Throughput uses 64 concurrent processes. Both backends ran the same 10,000 queries at every ef. A concurrent warmup pass runs first so the first ef is not penalized by a cold page cache.

ef/LBackendRecall@1064-client QPSp50 (ms)p99 (ms)
32PipeANN gRPC0.94434,8937.7833.49
64PipeANN gRPC0.98093,6408.0740.84
128PipeANN gRPC0.98802,8078.2353.61
256PipeANN gRPC0.99001,7449.1883.08
32Milvus 2.5.00.988738380.2805.2
64Milvus 2.5.00.990038379.7830.2
128Milvus 2.5.00.990539360.7685.2
256Milvus 2.5.00.990838380.7866.0

Key observations:

  • PipeANN filtered search delivers ~130× the throughput of Milvus (4,893 vs 38 QPS at ef=32) and holds that gap across the whole sweep.
  • PipeANN p50 is 7.8–9.2 ms vs ~380 ms for Milvus — a ~40–50× latency gap.
  • Milvus's filtered throughput is flat (~38 QPS) at every ef. Its cost is dominated by scanning the array_contains_all predicate over the 10M set, not by the vector search, so the ef knob barely moves it. The in-memory-HNSW advantage from §3.1 is fully erased once a low-selectivity filter is in play.
  • PipeANN uses speculative filtering — vector and filter are fused in the C++ graph traversal, so the filter prunes the traversal instead of running as a separate scan. That's why the on-disk engine that lost on raw unfiltered QPS (§3.1) wins by ~130× here.
  • Milvus reaches slightly higher recall (~0.99 vs PipeANN's 0.944 at ef=32) because it applies the filter exactly. PipeANN closes to 0.99 by ef=256 while still serving ~1,744 QPS — ~46× Milvus.
  • Ingest (full 10M, with label indexing): PipeANN 26,824 vec/s (372.8 s); Milvus 18,522 vec/s (539.9 s).

3.3 Where the latency comes from

The gRPC envelope (pymilvus encode + localhost TCP + decode) is a flat ~1.5 ms and does not amplify the tail. Breaking down the server-side cost of an unfiltered SIFT query under load (ef=32, 32 workers, 64 clients):

  • native graph+SSD search (exec) — p50 ~2.1 ms, the dominant term;
  • worker-pool queue wait — p50 ~0.5 ms (requests briefly queue when 64 clients outnumber 32 search workers; this is normal back-pressure, not a lock problem — it grows under heavier filtered load, but the pool is what keeps the io_uring ring count bounded);
  • doc-store id resolution — p50 ~0.1 ms.

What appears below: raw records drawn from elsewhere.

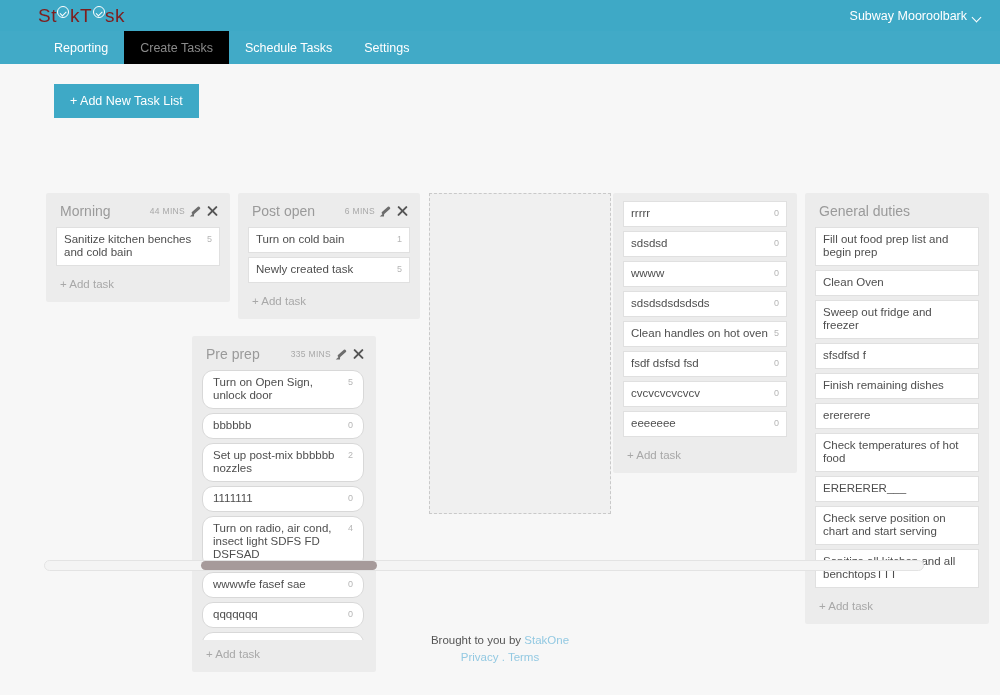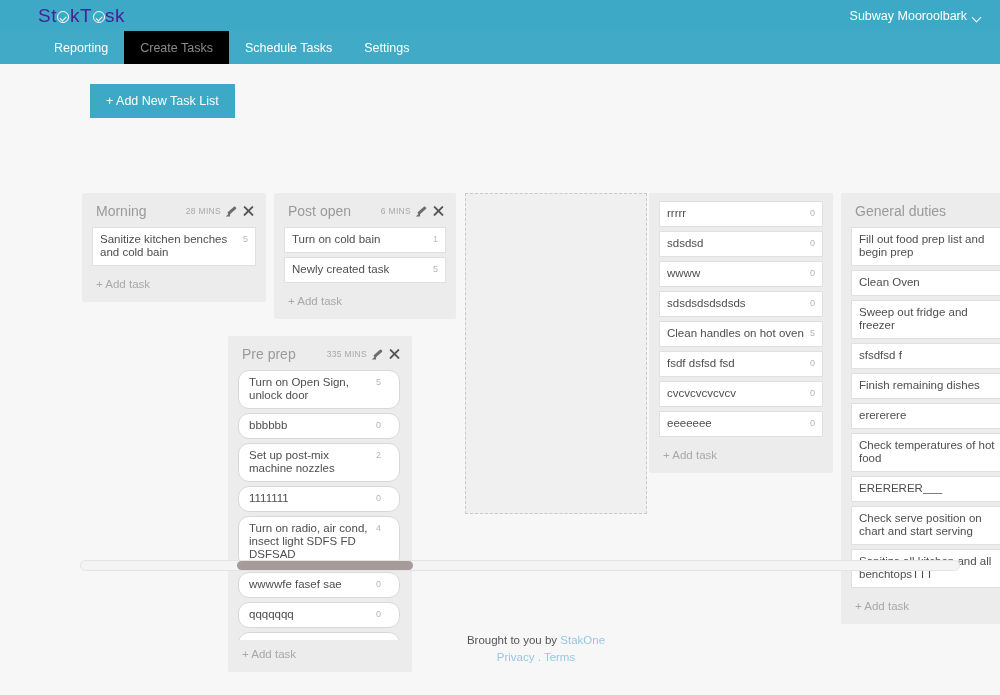--- a/index.html
+++ b/index.html
@@ -18,8 +18,8 @@
     padding: 0 20px 0 38px;
   }
   .logo {
-    font-size: 19px; letter-spacing: .5px; color: #4c1d95; font-weight: 400;
-    display: flex; align-items: center; white-space: nowrap;
+    font-size: 19px; letter-spacing: .5px; color: #7f1d1d; font-weight: 400;
+    display: flex; white-space: nowrap;
   }
   .logo .logo-a {
     display: inline-block; width: 12px; height: 12px; border: 1.4px solid #ffffff;

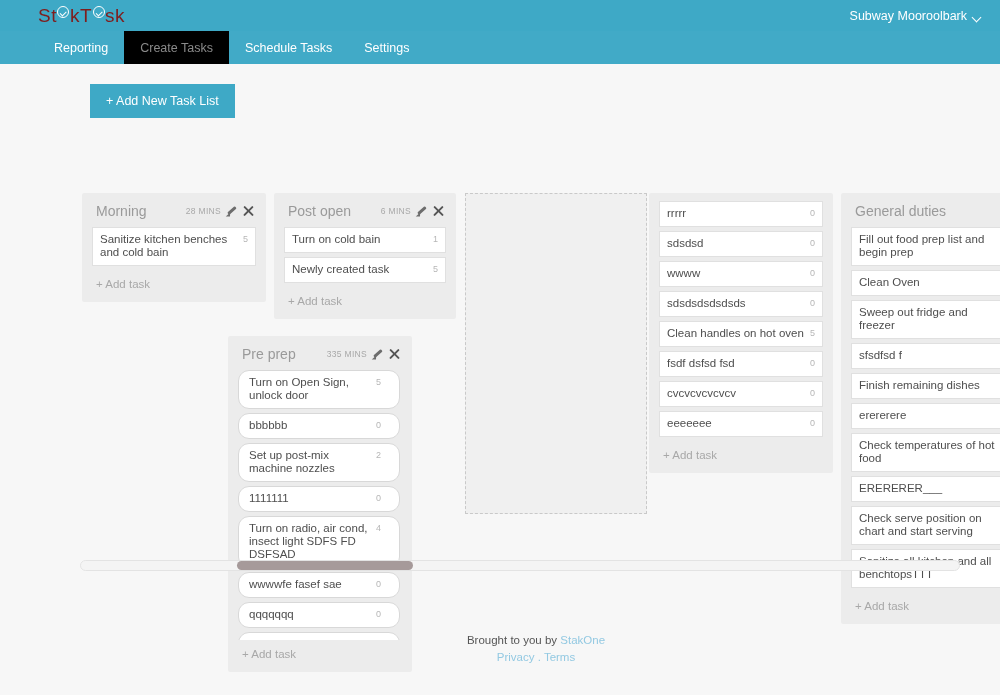--- a/index.html
+++ b/index.html
@@ -47,7 +47,7 @@
   .tab.active { background: #000000; color: #8a8a8a; }
 
   
-  .content { position: relative; height: 561px; background: #f7f7f7; margin-left: 36px; }
+  .content { position: relative; height: 561px; background: #f7f7f7; }
 
   .add-list-btn {
     position: absolute; left: 54px; top: 20px;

P99 comes from the native DynamicIndex::search SSD I/O tail: low-selectivity filters force more candidate vector reads, and the per-query variance in I/O count drives the tail (visible as the rising p99 across the YFCC ef sweep).

3.4 Memory footprint

This is where the on-disk design pays off most. Both servers were loaded with the same two collections at once — SIFT1M (1M × 128d) + YFCC10M (10M × 192d), 11M vectors total — and peak resident memory was sampled while serving 64 concurrent clients.

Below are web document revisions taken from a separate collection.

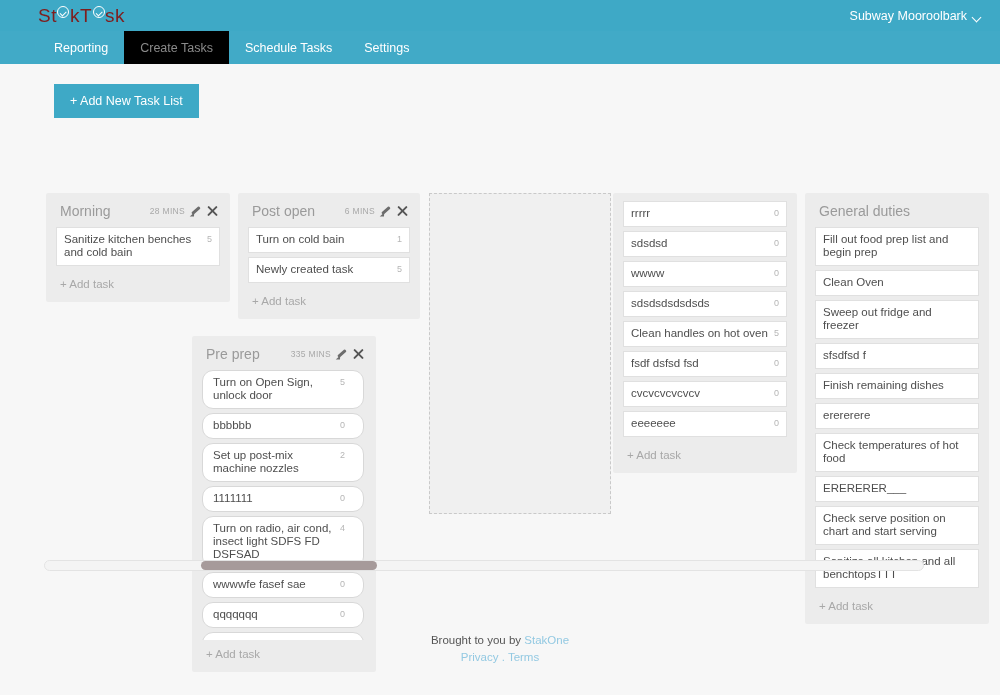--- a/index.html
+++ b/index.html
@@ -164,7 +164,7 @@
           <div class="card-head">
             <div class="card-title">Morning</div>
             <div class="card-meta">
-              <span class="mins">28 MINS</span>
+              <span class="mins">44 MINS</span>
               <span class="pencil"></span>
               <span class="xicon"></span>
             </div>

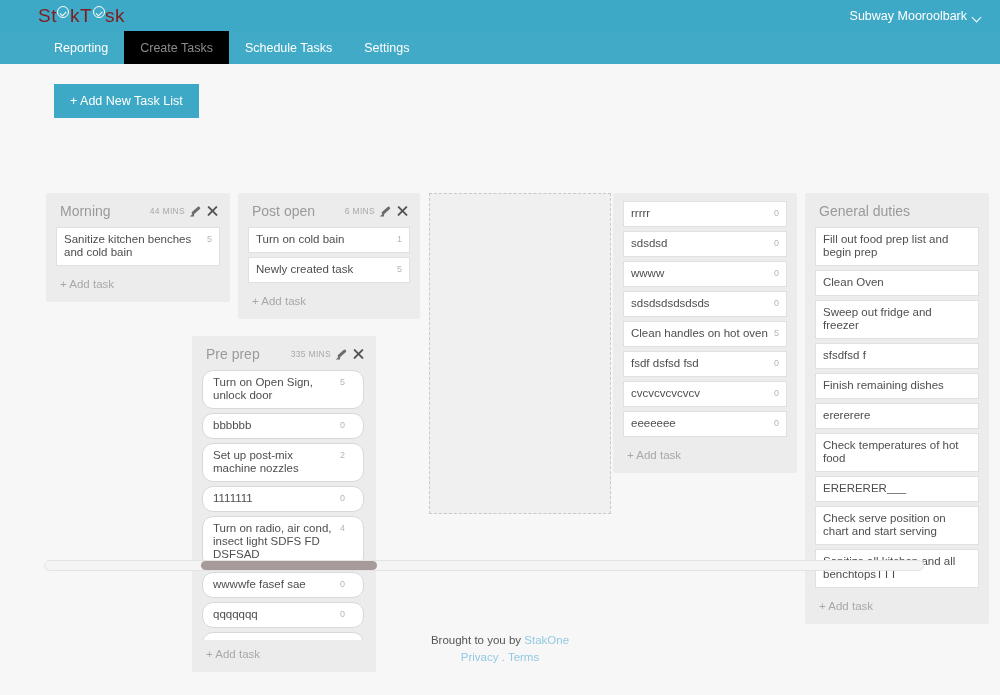--- a/index.html
+++ b/index.html
@@ -97,7 +97,7 @@
   .add-task { font-size: 11.5px; color: #a8a8a8; padding: 8px 4px 2px 4px; cursor: pointer; }
 
   
-  .card.scrolling .task { border-radius: 11px; border-color: #d8d8d8; padding-left: 10px; padding-right: 18px; }
+  .card.scrolling .task { border-radius: 11px; border-color: #d8d8d8; padding-left: 10px; padding-right: 10px; }
 
   .scroll-wrap {
     max-height: 270px; overflow-y: scroll; overflow-x: hidden; padding-right: 2px;

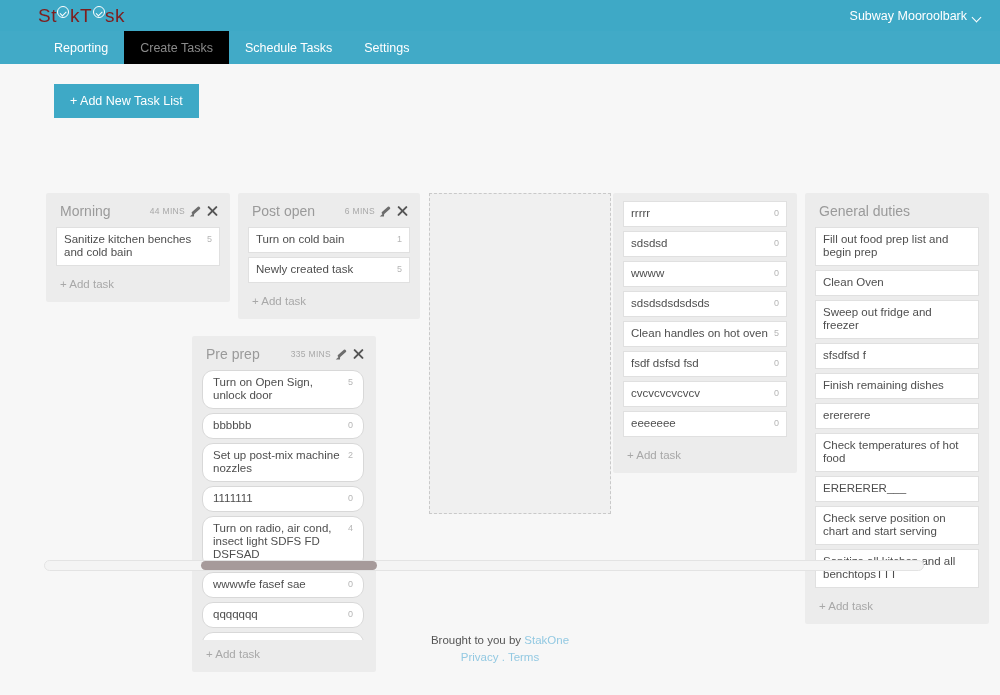--- a/index.html
+++ b/index.html
@@ -213,7 +213,7 @@
               <div class="task-val">0</div>
             </div>
             <div class="task">
-              <div class="task-text">Set up post-mix machine nozzles</div>
+              <div class="task-text">Set up post-mix bbbbbb nozzles</div>
               <div class="task-val">2</div>
             </div>
             <div class="task">

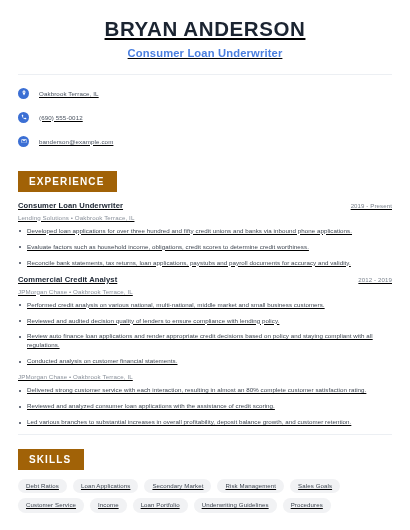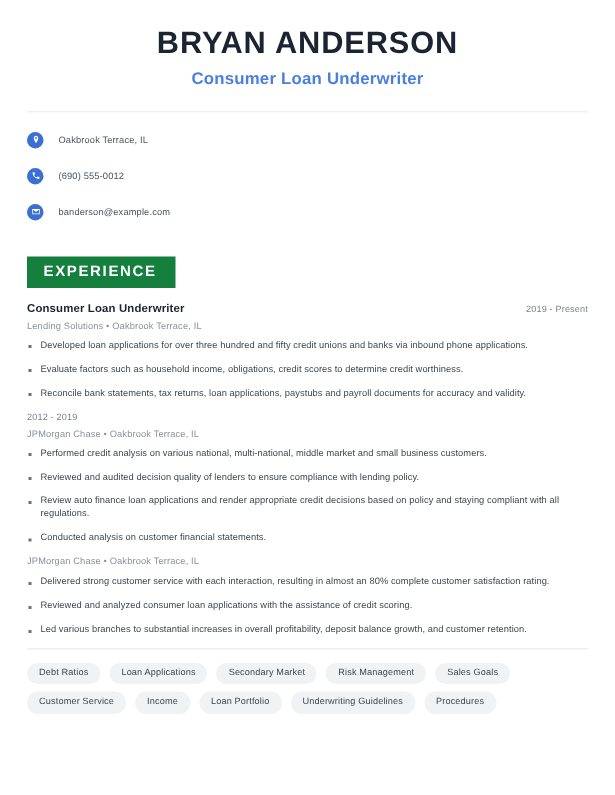--- a/index.html
+++ b/index.html
@@ -18,6 +18,7 @@
     background: #ffffff;
     padding: 0 18px;
     position: relative;
+    text-decoration: underline;
   }
 
   

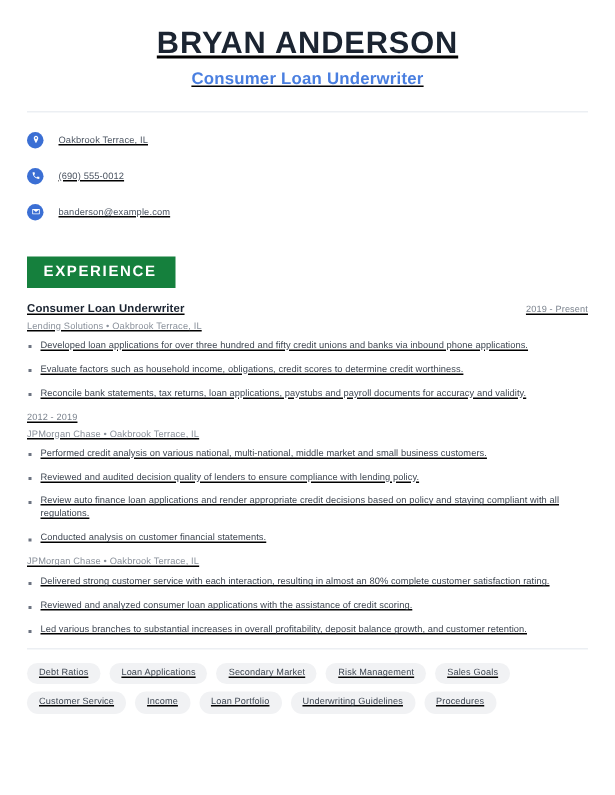--- a/index.html
+++ b/index.html
@@ -80,7 +80,7 @@
   
   .section-badge {
     display: inline-block;
-    background: #15803d;
+    background: #a16207;
     color: #ffffff;
     font-size: 10px;
     font-weight: bold;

ServerPeak RSS (both collections resident, 64 clients)
PipeANN gRPC1.69 GB (idle 1.29 GB)
Milvus12.4 GB (steady 11.2 GB)

PipeANN serves the same data in ~6.6× less memory. Only the PQ-compressed vectors (~512 MB for both collections), tags, filter bitmaps, and per-thread I/O scratch are resident; Milvus holds the entire HNSW graph plus raw vectors in RAM. Under load PipeANN grows only ~0.4 GB over its idle baseline.

The C++ server links tcmalloc (USE_TCMALLOC=ON, default), which returns freed per-query scratch to the OS. With glibc's default allocator the same 64-client run held on to ~2.4 GB of extra per-thread malloc arenas, pushing peak RSS to ~3.7 GB — bounded and reused, but avoidable.

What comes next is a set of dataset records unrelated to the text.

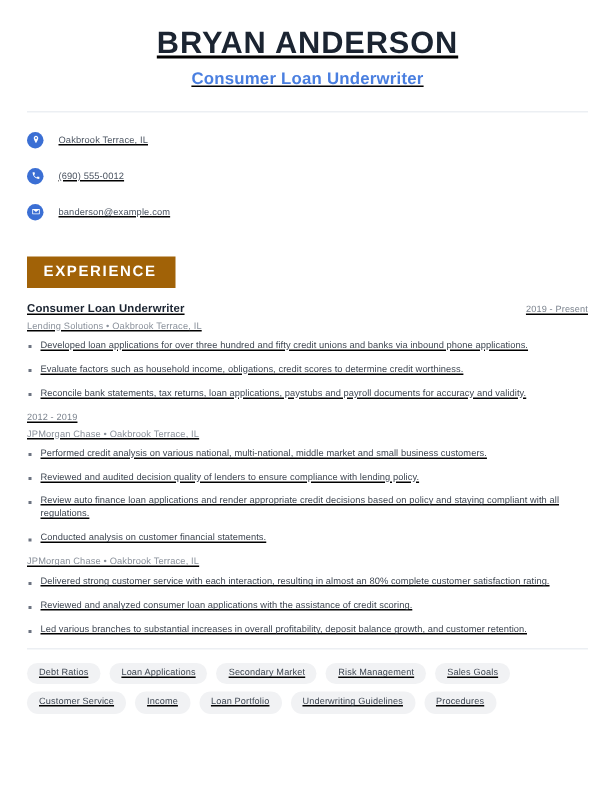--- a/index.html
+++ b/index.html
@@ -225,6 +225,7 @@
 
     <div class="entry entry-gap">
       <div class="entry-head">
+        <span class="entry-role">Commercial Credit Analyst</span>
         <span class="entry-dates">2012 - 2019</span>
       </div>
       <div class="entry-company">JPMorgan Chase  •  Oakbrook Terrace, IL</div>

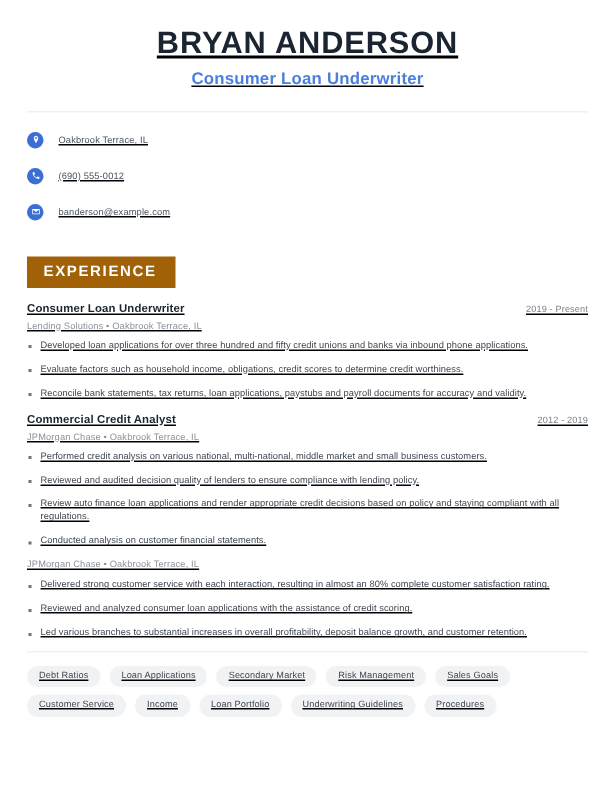--- a/index.html
+++ b/index.html
@@ -250,6 +250,9 @@
 
   <div class="divider"></div>
 
+  <div class="badge-wrap">
+    <span class="section-badge">SKILLS</span>
+  </div>
 
   <div class="skills-wrap">
     <div class="skill-tags">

The overall picture (§3.1–3.4): PipeANN's per-query latency is consistently lower at matched recall, its throughput is competitive (it trails in-memory Milvus on raw unfiltered QPS but wins by ~130× once you add a filter), and its memory footprint is dramatically smaller. For larger-than-RAM, filtered workloads — the common production case — that combination is decisive.


Environment: single node, 112-core x86-64, 512 GB RAM. PipeANN gRPC server: 32 search workers. Milvus v2.5.0: standalone container with embedded etcd, local storage. Both on the same host. Benchmarks driven by tests_py/bench_milvus_vs_pipeann.py (gRPC, §3) and tests_py/bench_milvus_lite_vs_pipeann_client.py (in-process, §2).